1. Where We Are: The Trail Blazers are pretty much looking at oblivion. They've been outscored by 25.8 points per 100 possessions in this series, and the closest they've come in the second half through two games was a brief moment of being within 10 in Game 2 before the Spurs hit the afterburners.
The mighty Blazers' offense, truly one of the best this season, has been held to 94.5 points per game (94.5 points per 100 possessions), shooting 40.6 percent from the field. Well, OK, they can't score at all, but at least they're getting gouged defensively, unable to string together anything resembling a stop.
Tim Duncan has averaged 11 points per game, Manu Ginobili just nine. But Tony Parker is averaging more than 24 ppg. Oh, and the Spurs' bench, which was awful in the first round? It's averaging 50 ppg.
Terry Stotts needs a sabbatical to go figure out what Popovich is doing to him. The Blazers' comments resemble Memphis' from last year's Western Conference Finals. They know how much better the Spurs are. It's not, "We're going to get back into this series, we know we can do this." It's, "Gee, I hope our home crowd gets us back in this thing."
The Spurs are angry, they are motivated, and they are ready. The Blazers need to pull a big ol' rabbit out of their hat to get back in this thing.
2. The Big Number: Five. That's the number of Spurs with an effective field goal percentage above 50 percent in this series (playing at least ten minutes a game -- sorry Aron Baynes and Jeff Ayres). For reference, anything over 50 percent is pretty good. Four of them have eFG percentages over 75 percent, which is just ... insane.
This is a massacre. That Portland defense we worried about all year and then were pleasantly surprised when it showed up vs. Houston? Yeah, it's back.
3. Key Adjustment: No X's and O's here. You're not going to beat the Spurs with X's and O's.

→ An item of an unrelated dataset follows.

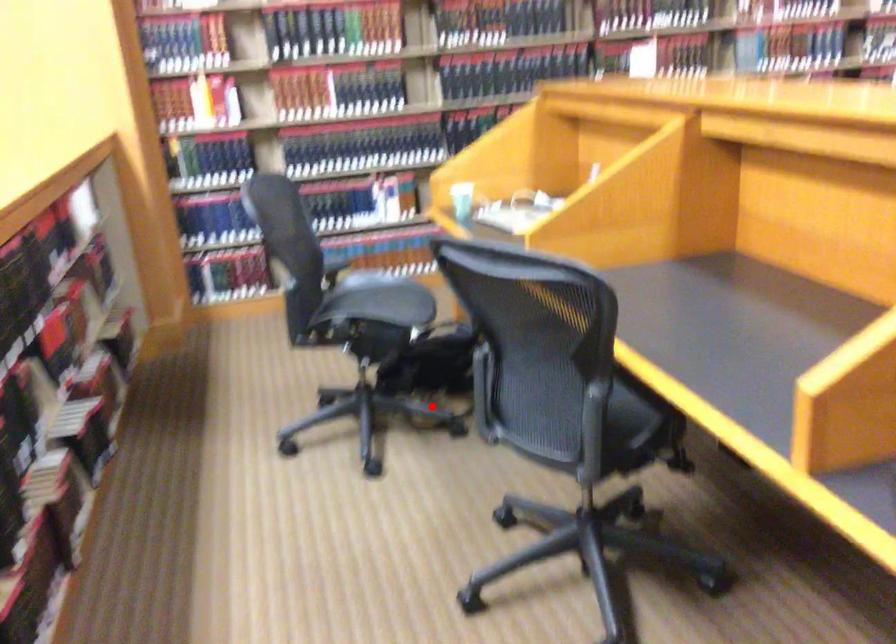
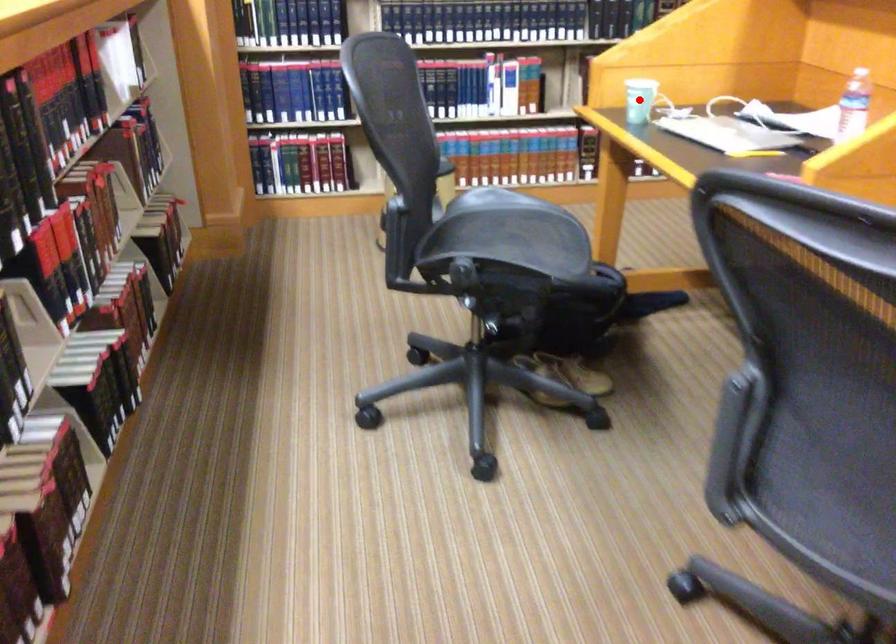
I am providing you with two images of the same scene from different viewpoints. A red point is marked on the first image and another point is marked on the second image. Is the red point in image1 aligned with the point shown in image2?

No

The Blazers need to pick a fight. The only way to get yourself into a high-enough frenzy to beat San Antonio is to get past how much you respect their coach, their organization, their players and their professionalism. You have to drag them out of their comfort zone into a tough, physical, at times overly physical battle. I'm not suggesting playing dirty. I'm suggesting acting like the Spurs are. Thomas Robinson has to get in someone's face. Damian Lillard needs to take objection to a Tiago Splitter foul.

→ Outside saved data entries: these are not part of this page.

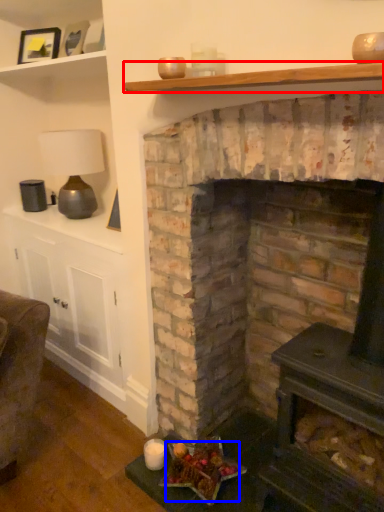
Question: Which object appears closest to the camera in this image, shelf (highlighted by a red box) or food (highlighted by a blue box)?

Choices:
 (A) shelf
 (B) food

Answer: (A)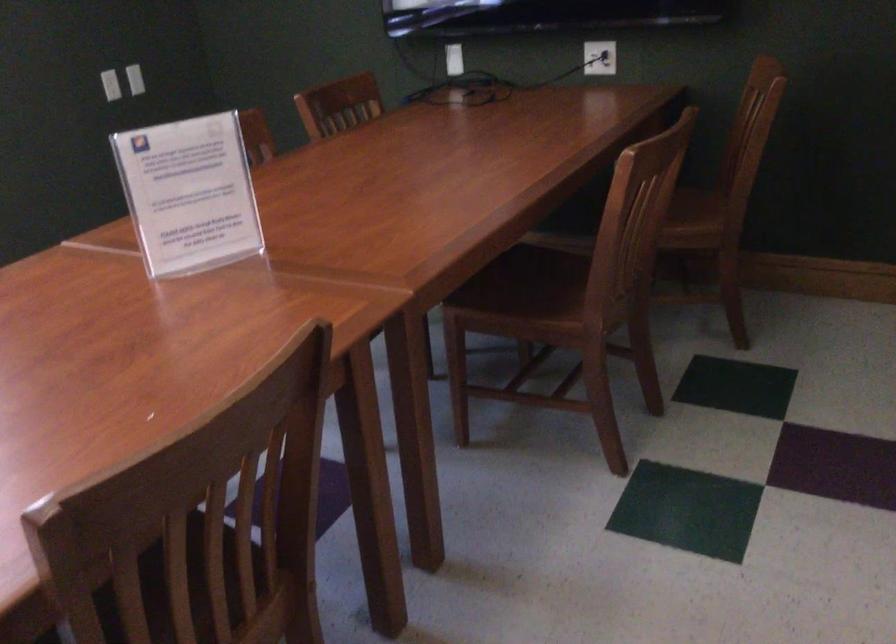
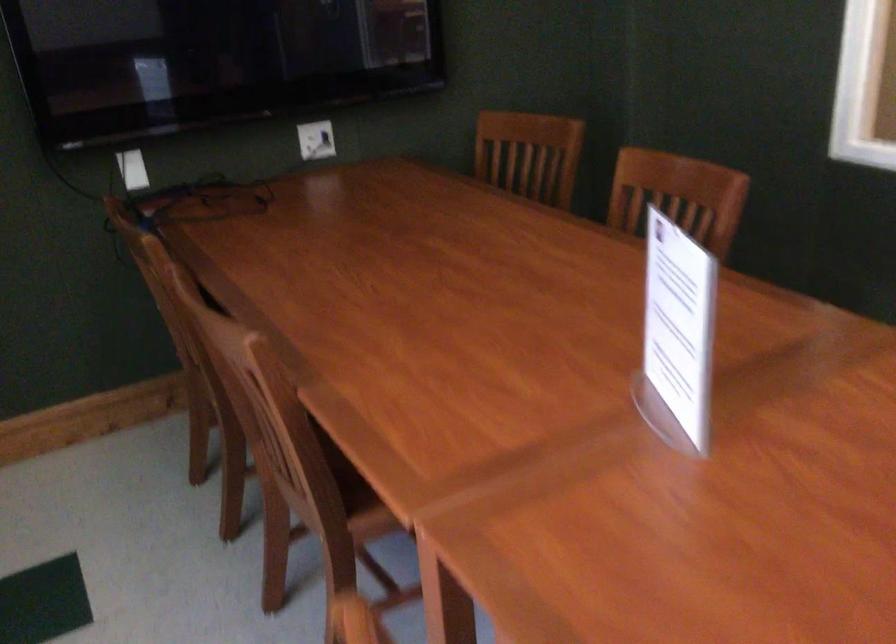
In the second image, find the point that corresponds to point 746,113 in the first image.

They have to take this thing out of the cerebral and into the emotional. It's the only plane where they have an advantage.
4. The Big Story: Are the Blazers for real, or were the Rockets just that bad?
That's who looks really bad right now. It's hard to imagine the Rockets, who actually outscored the Blazers in their six-game series loss to Portland, would play this badly, be this outclassed by San Antonio. The fact that Houston had so much trouble against the Portland defense does not say great things about Houston.
If the Blazers can't get a win in Game 3, the series is effectively over. It may be a sweep, and the Blazers will look like a team that just managed to get past the ineptitude of the Rockets, no matter how great Dame's final shot was.
5. The Facts: 10:30 p.m. ET. Mo Williams is likely out with a groin injury.